Self-driven Healthcare Reduces Costs
Lead author Dr. Austen El-Osta, Director of the Self-Care Academic Research Unit (SCARU) at Imperial College London, said: “Individuals would also enter other data such as what medication they had taken that day, the food they had eaten or the exercise they had done. They may even have a range of other devices that automatically record and upload useful information, such as environmental data about local air quality that day.”
A personalized dashboard would automatically present the user with their ‘digital twin’ and the portal may also be enabled to routinely offered insights and actionable advice, including microlearning and behavior change interventions and a holistic picture of the person’s overall health and wellbeing status.
Dr. El-Osta said: “The vision for SDH is that these personal healthcare management systems are integrated with the wider healthcare system, including the NHS.”
When applied at scale, SDH ecosystems could, say the authors, help governments and health organizations, including the NHS, to achieve their ambition of improving health outcomes while controlling costs and addressing priority areas such as equality, diversity and inclusion, levelling up and net-zero.
The authors caution that the SDH approach must create better access to all sections of the community rather than just wealthier and more technically literate individuals.
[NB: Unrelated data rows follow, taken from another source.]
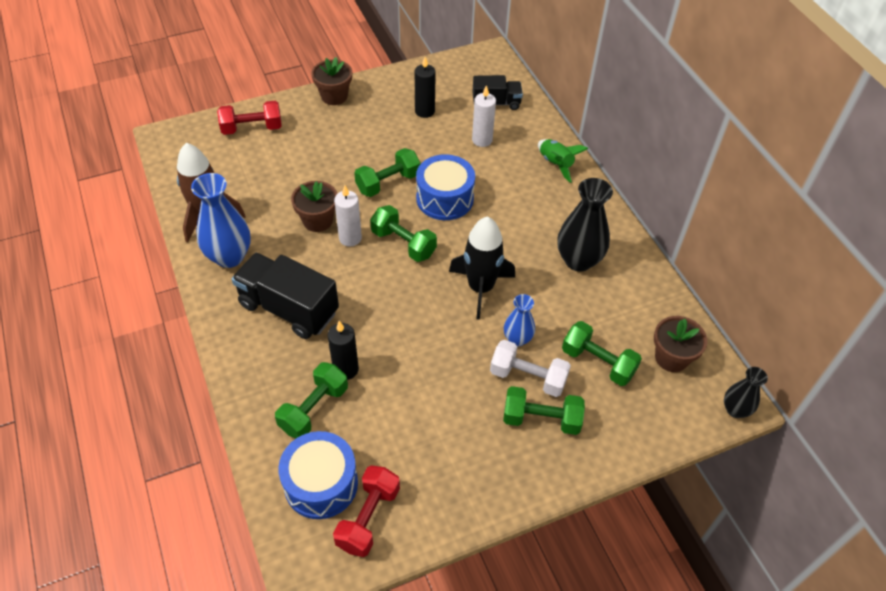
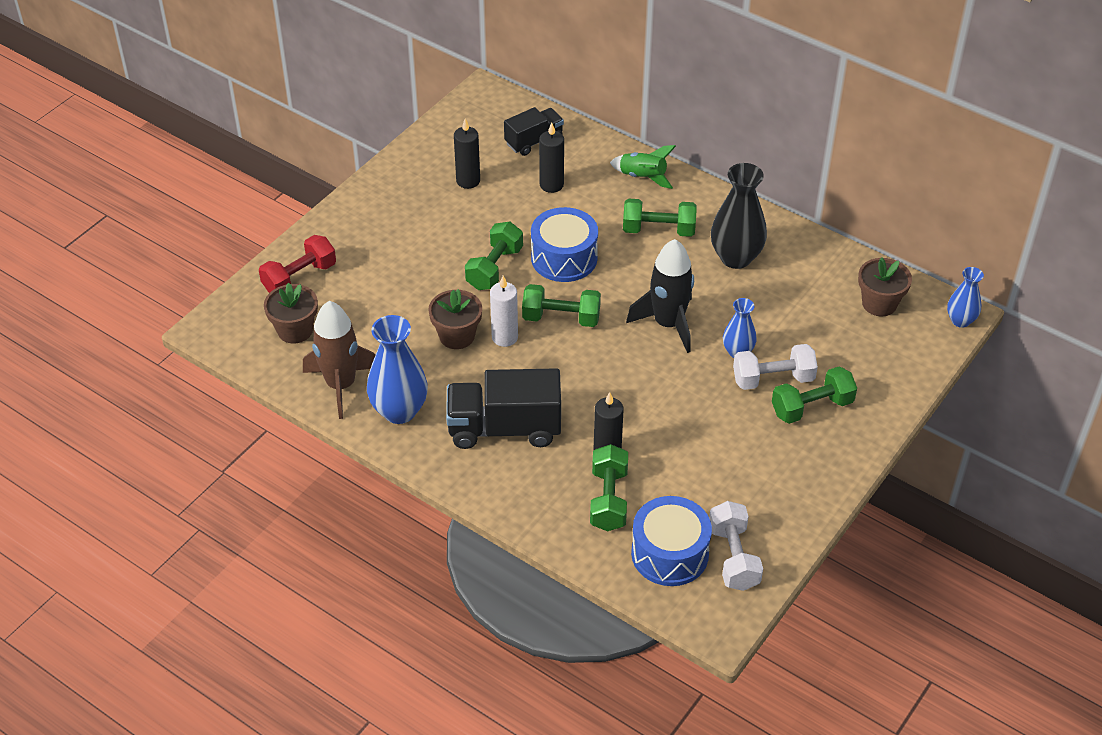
camera: 30 degrees left, 5 degrees down
brown flower pot [311,57,352,105] -> brown flower pot moved to [264,282,318,343]
red dumbbell [333,465,400,557] -> white dumbbell [709,501,763,591]
white candle [472,85,496,147] -> black candle [539,122,564,193]
green dumbbell [562,321,642,386] -> green dumbbell moved to [623,199,697,237]
black vase [724,367,768,418] -> blue vase [947,267,984,328]

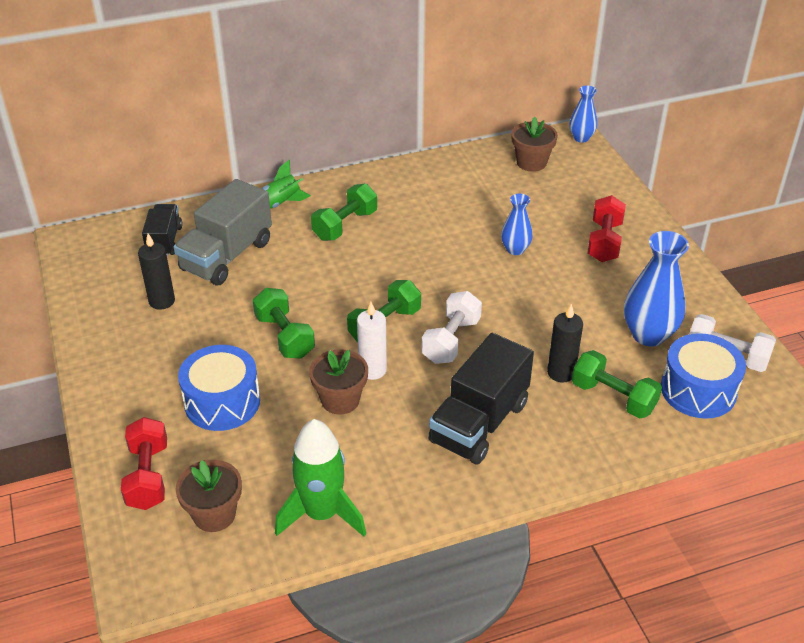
camera: 55 degrees left, 5 degrees down
brown rocket [303,301,375,419] -> green rocket [275,419,366,536]
blue vase [367,315,428,424] -> blue vase moved to [624,231,689,346]
blue drum [531,207,598,282] -> blue drum moved to [178,345,260,431]
black candle [539,122,564,193] -> grey truck [174,179,272,285]
black rocket [626,239,694,353] -> none
black vase [711,163,767,269] -> none
white dumbbell [733,344,818,390] -> white dumbbell moved to [421,291,482,364]
green dumbbell [772,367,857,424] -> red dumbbell [587,195,626,262]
It is also crucial, they say, that the SDH movement does not exacerbate inequalities due to the digital divide.
Dr. Chris Rowe, Medical Technology Innovation Lead at Innovate UK said: “How SDH is adopted in the future is very important, especially when it is applied to help enhance the consumer health system by trying to link it effectively with state-funded NHS health and social care systems. It will be important to determine if these online environments will be provided by expanding the NHS App, for example, or by commercial companies.”